WHAT COMES NEXT
For veterans leaving military life, the hardest part is getting employers to understand what they’re looking at.
By Shelby White
May 9, 2026
On any given day, somewhere between a military base and civilian life, a service member is trying to answer the question of what comes next.
For many veterans, the transition out of military life is not a clean break but a slow unraveling of identity, routine and purpose. Skills acquired over years — leading teams, managing logistics, solving problems under pressure — do not always translate neatly onto a civilian résumé. Employers, for their part, often struggle to interpret what those experiences mean in practice.
One Indiana organization is trying to change that. INvets, a statewide nonprofit with more than 600 partner companies, works to connect transitioning service members and their families with employers across the state, focusing specifically on translating military experience into civilian careers.

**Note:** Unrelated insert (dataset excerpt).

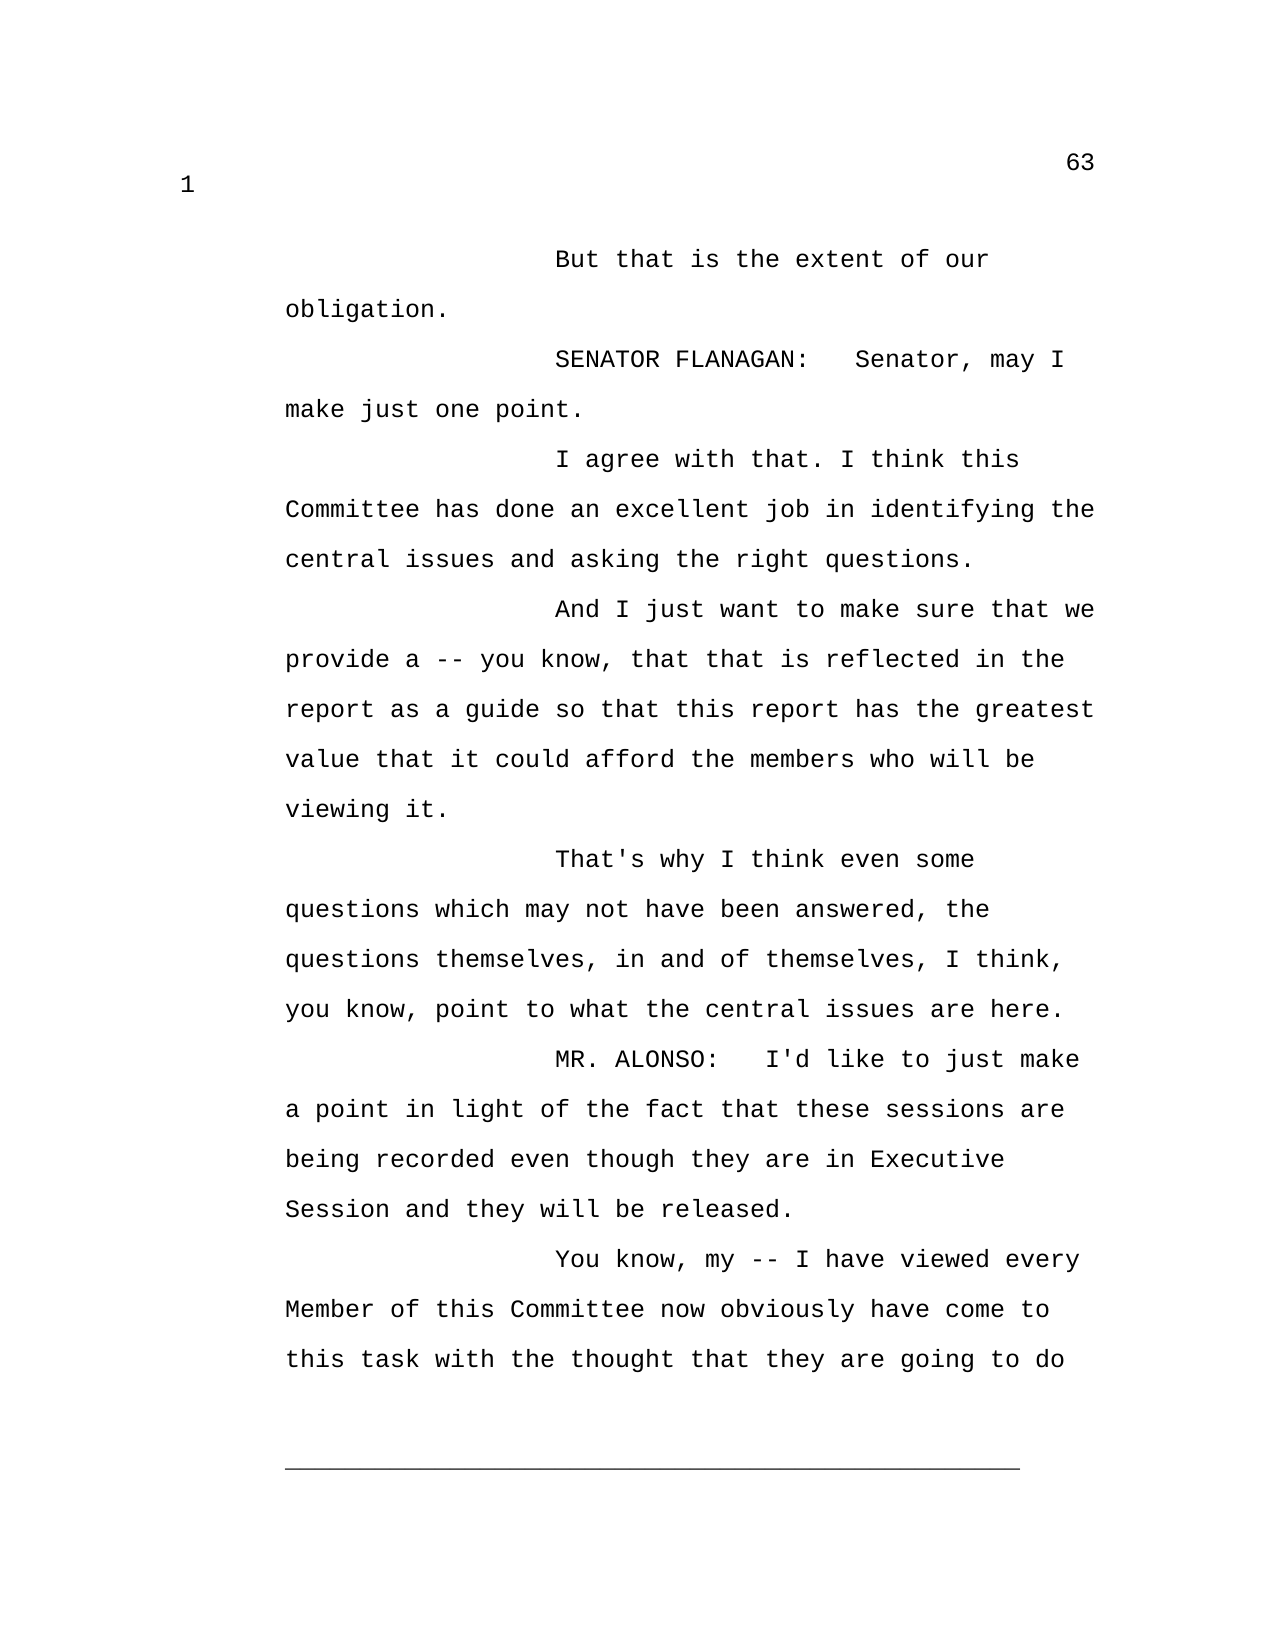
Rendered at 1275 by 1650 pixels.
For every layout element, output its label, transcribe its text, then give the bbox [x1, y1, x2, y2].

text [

Next week, that work comes to Greater Lafayette. The INvets Summit will run from 5 to 9 p.m. at the Stables Event Center, bringing together local employers, veterans and community leaders in what organizers describe as something more deliberate than a job fair. By pulling that disconnect into one room, the summit is designed to help both sides better understand, and ultimately find each other.
Panels featuring City of West Lafayette Mayor Erin Easter and Greater Lafayette Commerce leadership will highlight the region’s economic future, while workforce experts will guide companies on how to better recognize and recruit military talent. Veterans will circulate through the room as candidates with a distinct and often misunderstood set of skills.
“This is about connecting a highly skilled talent pool with real opportunities here in Greater Lafayette,” said Mikel Berger, president and CEO of Greater Lafayette Commerce. “Veterans bring leadership, adaptability and experience that translate directly into today’s workforce, and events like this help both employers and job seekers see that more clearly.”
For James Messer, a veteran engagement manager with INvets and a 21-year Army veteran, those connections are personal.“There are a lot of programs that step in after something goes wrong,” said Messer. “Our goal is to make sure it doesn’t get to that point.”
Messer knows the uncertainty firsthand. When he left the military, he said, he had little idea what direction to take. It was through conversations, initially as a client of INvets, that his path began to take shape, eventually leading him back to the organization in a professional role.
The challenge, he said, is often not a lack of ability but a failure of translation.
“One of the biggest difficulties is a lack of understanding of how to read a military résumé,” he said, noting that employers may overlook candidates whose experience is described in unfamiliar language, even when those candidates possess precisely the qualities companies say they want: discipline, adaptability and reliability.
That disconnect can carry real consequences. Veterans nationwide face higher risks of underemployment and financial instability during the transition to civilian life, challenges that can compound without early support.
INvets positions itself as a preventative measure, working to connect veterans not just with jobs, but with long-term careers. The organization also links participants with local resources, including county veteran service officers and state benefits programs, to help build stability beyond the workplace.
“We don’t just get them a job and write them off,” Messer said. “We want to make sure they’re connected to the right people and understand the benefits they’ve earned.”